## Recorded data
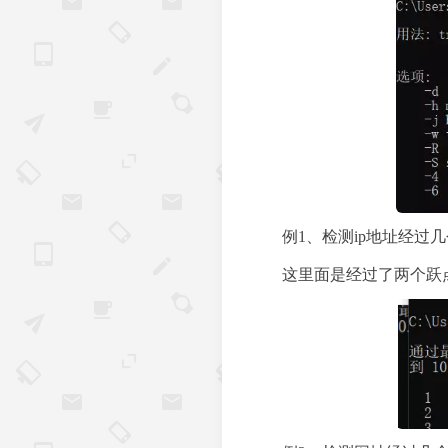
例1、检测ip地址经过
这里面是经过了两个跃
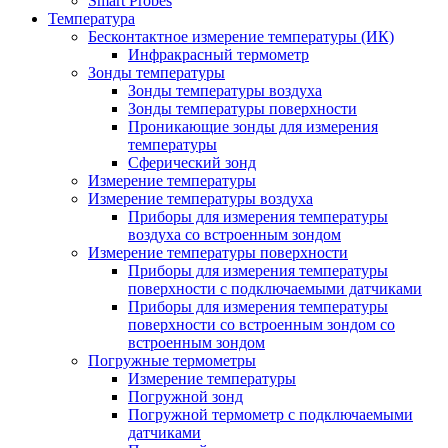
Smart Probes
Температура
Бесконтактное измерение температуры (ИК)
Инфракрасный термометр
Зонды температуры
Зонды температуры воздуха
Зонды температуры поверхности
Проникающие зонды для измерения
температуры
Сферический зонд
Измерение температуры
Измерение температуры воздуха
Приборы для измерения температуры
воздуха со встроенным зондом
Измерение температуры поверхности
Приборы для измерения температуры
поверхности с подключаемыми датчиками
Приборы для измерения температуры
поверхности со встроенным зондом со
встроенным зондом
Погружные термометры
Измерение температуры
Погружной зонд
Погружной термометр с подключаемыми
датчиками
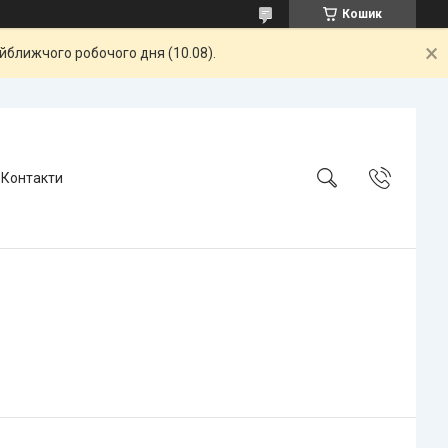
Кошик
айближчого робочого дня (10.08).
Контакти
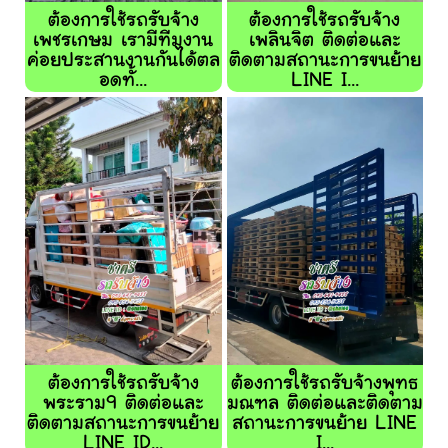
ต้องการใช้รถรับจ้าง
ต้องการใช้รถรับจ้าง
เพชรเกษม เรามีทีมงาน
เพลินจิต ติดต่อและ
ค่อยประสานงานกันได้ตล
ติดตามสถานะการขนย้าย
อดทั้...
LINE I...
ต้องการใช้รถรับจ้าง
ต้องการใช้รถรับจ้างพุทธ
พระราม9 ติดต่อและ
มณฑล ติดต่อและติดตาม
ติดตามสถานะการขนย้าย
สถานะการขนย้าย LINE
LINE ID...
I...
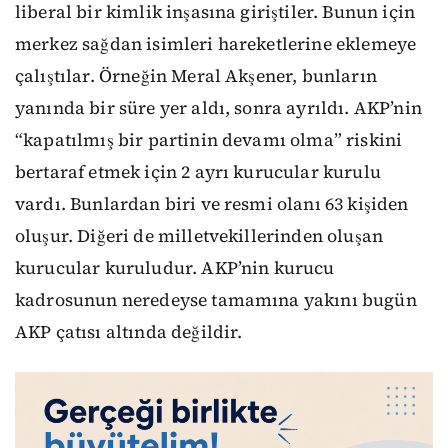
liberal bir kimlik inşasına giriştiler. Bunun için
merkez sağdan isimleri hareketlerine eklemeye
çalıştılar. Örneğin Meral Akşener, bunların
yanında bir süre yer aldı, sonra ayrıldı. AKP’nin
“kapatılmış bir partinin devamı olma” riskini
bertaraf etmek için 2 ayrı kurucular kurulu
vardı. Bunlardan biri ve resmi olanı 63 kişiden
oluşur. Diğeri de milletvekillerinden oluşan
kurucular kuruludur. AKP’nin kurucu
kadrosunun neredeyse tamamına yakını bugün
AKP çatısı altında değildir.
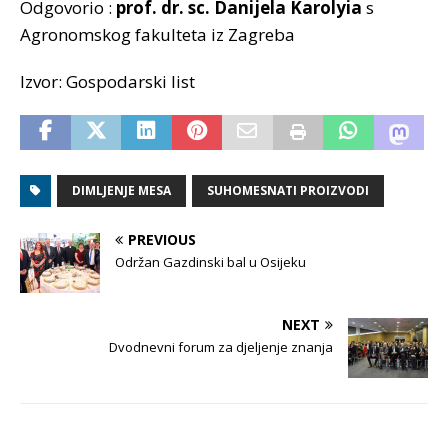
Odgovorio :
prof. dr. sc. Danijela Karolyia
s
Agronomskog fakulteta iz Zagreba
Izvor: Gospodarski list
DIMLJENJE MESA
SUHOMESNATI PROIZVODI
PREVIOUS
Održan Gazdinski bal u Osijeku
NEXT
Dvodnevni forum za djeljenje znanja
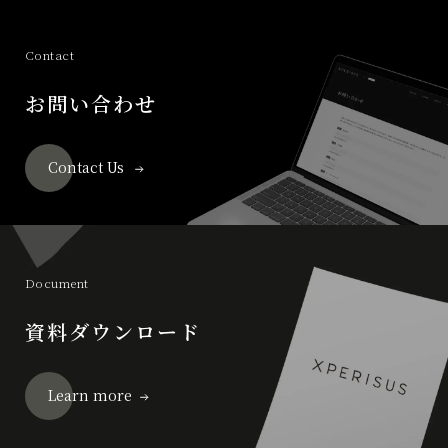
Contact
お問い合わせ
Contact Us
Document
資料ダウンロード
Learn more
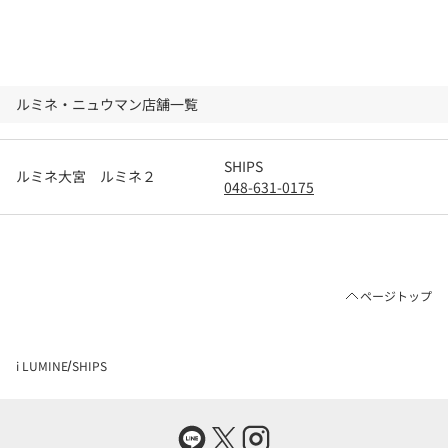
ルミネ・ニュウマン店舗一覧
SHIPS
ルミネ大宮 ルミネ２
048-631-0175
ページトップ
i LUMINE
SHIPS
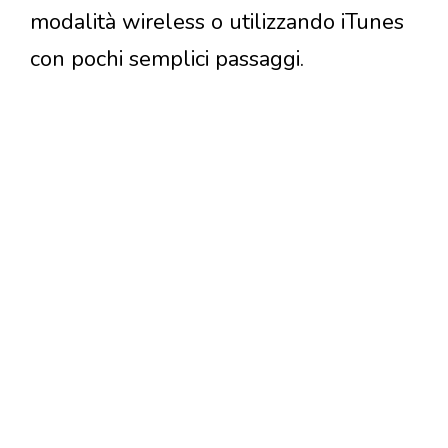
modalità wireless o utilizzando iTunes
con pochi semplici passaggi.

## What the exercise asks
Would you retype the lines from the line containing "Agronomskog fakulteta iz Zagreba" to the final line of the entries above, exactly as given and without pictures?

## Answer section
Agronomskog fakulteta iz Zagreba
Izvor: Gospodarski list
DIMLJENJE MESA
SUHOMESNATI PROIZVODI
PREVIOUS
Održan Gazdinski bal u Osijeku
NEXT
Dvodnevni forum za djeljenje znanja
Contact
お問い合わせ
Contact Us
Document
資料ダウンロード
Learn more
ルミネ・ニュウマン店舗一覧
SHIPS
ルミネ大宮 ルミネ２
048-631-0175
ページトップ
i LUMINE
SHIPS
modalità wireless o utilizzando iTunes
con pochi semplici passaggi.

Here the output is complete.